Symptoms
Switch rebooted unexpectedly. Post which both the CPs were enabled and HA was synchronized.
Fabric OS: v8.2.3c
/fabos/cliexec/hadump:
Local CP (Slot 6, CP0): Active, Cold Recovered
Remote CP (Slot 7, CP1): Standby, Healthy
HA enabled, Heartbeat Up, HA State synchronized
errdump :
[HAM-1004], SLOT 7 | CHASSIS, INFO, Processor rebooted - Reset., reboot.c
[PLAT-5067], SLOT 7 | CHASSIS, INFO, Disabling PCI timeout detect. Rev 4, modular_proc.

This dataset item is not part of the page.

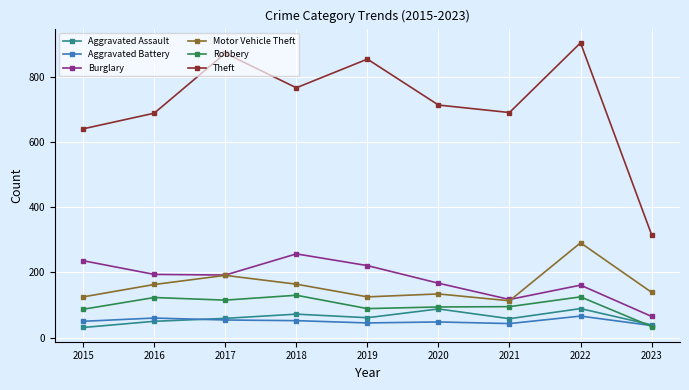

What is the value of the Aggravated Battery point at the 9th from the left?

37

Found that CP in slot-7 was faulted from the emtraceshow2 output.
NOTE: There is a root level command called EMTRACESHOW2. It is part of the supportsave and shows the components starting up after a reboot.
There is a single FLT (fault) listed there for slot 7. There is no other indication of any other problem.
/fabos/cliexec/emtraceshow2:
Object Before SCN Send After privSt m fo date/time
Slot 7 IN(20000) FLT(10014) ---------- IN(20000) 000000 1 0 Jan 29 14:20:51
CP BLADE Slot: 7
Header Version: 2
Power Consume Factor: -40W
Factory Part Num: 60-1000376-10
Factory Serial Num: xxxxx
Manufacture: Day: 16 Month: 6 Year: 2012
Update: Day: 1 Month: 2 Year: 2023
Time Alive: 3742 days
Time Awake: 3 days
Resolution
Fix:1) Reseat the Standby CP which is at Slot 7. It would then go through POST and recover from the error state.2) If reseat of CP Blade does not solve the issue, replace the CP Blade.